**Data provided**:
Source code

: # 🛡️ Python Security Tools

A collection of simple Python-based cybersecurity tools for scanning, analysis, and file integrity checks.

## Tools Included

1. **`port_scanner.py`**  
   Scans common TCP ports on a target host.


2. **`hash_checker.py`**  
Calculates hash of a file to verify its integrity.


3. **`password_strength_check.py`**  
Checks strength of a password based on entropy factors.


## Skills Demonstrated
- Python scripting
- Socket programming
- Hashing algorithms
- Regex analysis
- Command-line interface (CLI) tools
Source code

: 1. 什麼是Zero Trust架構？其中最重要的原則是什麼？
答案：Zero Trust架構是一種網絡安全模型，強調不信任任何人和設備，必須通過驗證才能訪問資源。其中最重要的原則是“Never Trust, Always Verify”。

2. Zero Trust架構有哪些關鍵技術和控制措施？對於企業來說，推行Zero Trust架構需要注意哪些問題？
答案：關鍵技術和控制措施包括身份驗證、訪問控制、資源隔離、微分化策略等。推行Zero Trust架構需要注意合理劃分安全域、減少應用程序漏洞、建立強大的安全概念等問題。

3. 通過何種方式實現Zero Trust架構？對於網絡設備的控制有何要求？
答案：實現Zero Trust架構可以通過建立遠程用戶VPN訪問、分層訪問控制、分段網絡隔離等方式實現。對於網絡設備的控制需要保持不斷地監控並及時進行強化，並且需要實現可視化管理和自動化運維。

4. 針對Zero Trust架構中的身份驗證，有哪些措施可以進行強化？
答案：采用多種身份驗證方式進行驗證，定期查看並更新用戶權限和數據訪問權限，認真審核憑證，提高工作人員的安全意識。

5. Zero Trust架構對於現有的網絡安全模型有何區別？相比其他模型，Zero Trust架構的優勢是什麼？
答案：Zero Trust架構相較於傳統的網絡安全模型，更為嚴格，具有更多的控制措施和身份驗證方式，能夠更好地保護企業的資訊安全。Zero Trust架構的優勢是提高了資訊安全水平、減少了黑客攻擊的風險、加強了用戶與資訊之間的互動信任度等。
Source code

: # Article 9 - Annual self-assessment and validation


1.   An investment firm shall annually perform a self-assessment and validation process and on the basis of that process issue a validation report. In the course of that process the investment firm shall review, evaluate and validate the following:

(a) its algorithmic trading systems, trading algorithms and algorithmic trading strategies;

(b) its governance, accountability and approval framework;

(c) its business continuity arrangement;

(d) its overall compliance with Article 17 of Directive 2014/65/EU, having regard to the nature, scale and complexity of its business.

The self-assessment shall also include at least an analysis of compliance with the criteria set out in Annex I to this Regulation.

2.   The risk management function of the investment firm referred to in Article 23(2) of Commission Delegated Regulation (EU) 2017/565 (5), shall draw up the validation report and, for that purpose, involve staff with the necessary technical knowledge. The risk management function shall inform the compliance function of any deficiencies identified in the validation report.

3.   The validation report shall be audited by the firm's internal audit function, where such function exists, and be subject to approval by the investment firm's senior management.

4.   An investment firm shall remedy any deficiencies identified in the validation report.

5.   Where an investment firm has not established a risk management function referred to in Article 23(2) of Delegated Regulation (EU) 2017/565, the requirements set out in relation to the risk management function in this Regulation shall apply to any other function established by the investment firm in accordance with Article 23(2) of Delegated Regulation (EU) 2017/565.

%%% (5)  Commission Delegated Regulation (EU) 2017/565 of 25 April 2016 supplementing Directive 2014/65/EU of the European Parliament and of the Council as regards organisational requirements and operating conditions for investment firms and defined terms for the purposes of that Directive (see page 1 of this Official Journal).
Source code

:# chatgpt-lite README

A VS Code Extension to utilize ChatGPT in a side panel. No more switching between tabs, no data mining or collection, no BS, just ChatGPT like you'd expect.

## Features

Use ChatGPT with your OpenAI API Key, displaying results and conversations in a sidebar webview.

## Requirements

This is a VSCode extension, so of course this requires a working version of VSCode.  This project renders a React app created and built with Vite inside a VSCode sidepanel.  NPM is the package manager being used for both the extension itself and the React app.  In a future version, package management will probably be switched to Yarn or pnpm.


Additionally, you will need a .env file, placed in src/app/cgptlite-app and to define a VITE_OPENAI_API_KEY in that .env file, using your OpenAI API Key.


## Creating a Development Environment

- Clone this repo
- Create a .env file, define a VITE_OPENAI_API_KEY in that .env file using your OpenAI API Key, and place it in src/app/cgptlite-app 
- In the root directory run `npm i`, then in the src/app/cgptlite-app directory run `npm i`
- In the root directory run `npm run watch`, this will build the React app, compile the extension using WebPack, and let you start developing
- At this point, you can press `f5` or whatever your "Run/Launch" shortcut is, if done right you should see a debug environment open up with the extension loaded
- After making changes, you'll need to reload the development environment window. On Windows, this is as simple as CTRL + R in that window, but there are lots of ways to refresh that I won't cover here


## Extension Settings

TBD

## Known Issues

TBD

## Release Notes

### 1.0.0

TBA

**Exercise objective**:
Transcribe the listing in full, keeping every line exact.

**Solution below**:
Source code

: # 🛡️ Python Security Tools

A collection of simple Python-based cybersecurity tools for scanning, analysis, and file integrity checks.

## Tools Included

1. **`port_scanner.py`**  
   Scans common TCP ports on a target host.


2. **`hash_checker.py`**  
Calculates hash of a file to verify its integrity.


3. **`password_strength_check.py`**  
Checks strength of a password based on entropy factors.


## Skills Demonstrated
- Python scripting
- Socket programming
- Hashing algorithms
- Regex analysis
- Command-line interface (CLI) tools
Source code

: 1. 什麼是Zero Trust架構？其中最重要的原則是什麼？
答案：Zero Trust架構是一種網絡安全模型，強調不信任任何人和設備，必須通過驗證才能訪問資源。其中最重要的原則是“Never Trust, Always Verify”。

2. Zero Trust架構有哪些關鍵技術和控制措施？對於企業來說，推行Zero Trust架構需要注意哪些問題？
答案：關鍵技術和控制措施包括身份驗證、訪問控制、資源隔離、微分化策略等。推行Zero Trust架構需要注意合理劃分安全域、減少應用程序漏洞、建立強大的安全概念等問題。

3. 通過何種方式實現Zero Trust架構？對於網絡設備的控制有何要求？
答案：實現Zero Trust架構可以通過建立遠程用戶VPN訪問、分層訪問控制、分段網絡隔離等方式實現。對於網絡設備的控制需要保持不斷地監控並及時進行強化，並且需要實現可視化管理和自動化運維。

4. 針對Zero Trust架構中的身份驗證，有哪些措施可以進行強化？
答案：采用多種身份驗證方式進行驗證，定期查看並更新用戶權限和數據訪問權限，認真審核憑證，提高工作人員的安全意識。

5. Zero Trust架構對於現有的網絡安全模型有何區別？相比其他模型，Zero Trust架構的優勢是什麼？
答案：Zero Trust架構相較於傳統的網絡安全模型，更為嚴格，具有更多的控制措施和身份驗證方式，能夠更好地保護企業的資訊安全。Zero Trust架構的優勢是提高了資訊安全水平、減少了黑客攻擊的風險、加強了用戶與資訊之間的互動信任度等。
Source code

: # Article 9 - Annual self-assessment and validation


1.   An investment firm shall annually perform a self-assessment and validation process and on the basis of that process issue a validation report. In the course of that process the investment firm shall review, evaluate and validate the following:

(a) its algorithmic trading systems, trading algorithms and algorithmic trading strategies;

(b) its governance, accountability and approval framework;

(c) its business continuity arrangement;

(d) its overall compliance with Article 17 of Directive 2014/65/EU, having regard to the nature, scale and complexity of its business.

The self-assessment shall also include at least an analysis of compliance with the criteria set out in Annex I to this Regulation.

2.   The risk management function of the investment firm referred to in Article 23(2) of Commission Delegated Regulation (EU) 2017/565 (5), shall draw up the validation report and, for that purpose, involve staff with the necessary technical knowledge. The risk management function shall inform the compliance function of any deficiencies identified in the validation report.

3.   The validation report shall be audited by the firm's internal audit function, where such function exists, and be subject to approval by the investment firm's senior management.

4.   An investment firm shall remedy any deficiencies identified in the validation report.

5.   Where an investment firm has not established a risk management function referred to in Article 23(2) of Delegated Regulation (EU) 2017/565, the requirements set out in relation to the risk management function in this Regulation shall apply to any other function established by the investment firm in accordance with Article 23(2) of Delegated Regulation (EU) 2017/565.

%%% (5)  Commission Delegated Regulation (EU) 2017/565 of 25 April 2016 supplementing Directive 2014/65/EU of the European Parliament and of the Council as regards organisational requirements and operating conditions for investment firms and defined terms for the purposes of that Directive (see page 1 of this Official Journal).
Source code

:# chatgpt-lite README

A VS Code Extension to utilize ChatGPT in a side panel. No more switching between tabs, no data mining or collection, no BS, just ChatGPT like you'd expect.

## Features

Use ChatGPT with your OpenAI API Key, displaying results and conversations in a sidebar webview.

## Requirements

This is a VSCode extension, so of course this requires a working version of VSCode.  This project renders a React app created and built with Vite inside a VSCode sidepanel.  NPM is the package manager being used for both the extension itself and the React app.  In a future version, package management will probably be switched to Yarn or pnpm.


Additionally, you will need a .env file, placed in src/app/cgptlite-app and to define a VITE_OPENAI_API_KEY in that .env file, using your OpenAI API Key.


## Creating a Development Environment

- Clone this repo
- Create a .env file, define a VITE_OPENAI_API_KEY in that .env file using your OpenAI API Key, and place it in src/app/cgptlite-app 
- In the root directory run `npm i`, then in the src/app/cgptlite-app directory run `npm i`
- In the root directory run `npm run watch`, this will build the React app, compile the extension using WebPack, and let you start developing
- At this point, you can press `f5` or whatever your "Run/Launch" shortcut is, if done right you should see a debug environment open up with the extension loaded
- After making changes, you'll need to reload the development environment window. On Windows, this is as simple as CTRL + R in that window, but there are lots of ways to refresh that I won't cover here


## Extension Settings

TBD

## Known Issues

TBD

## Release Notes

### 1.0.0

TBA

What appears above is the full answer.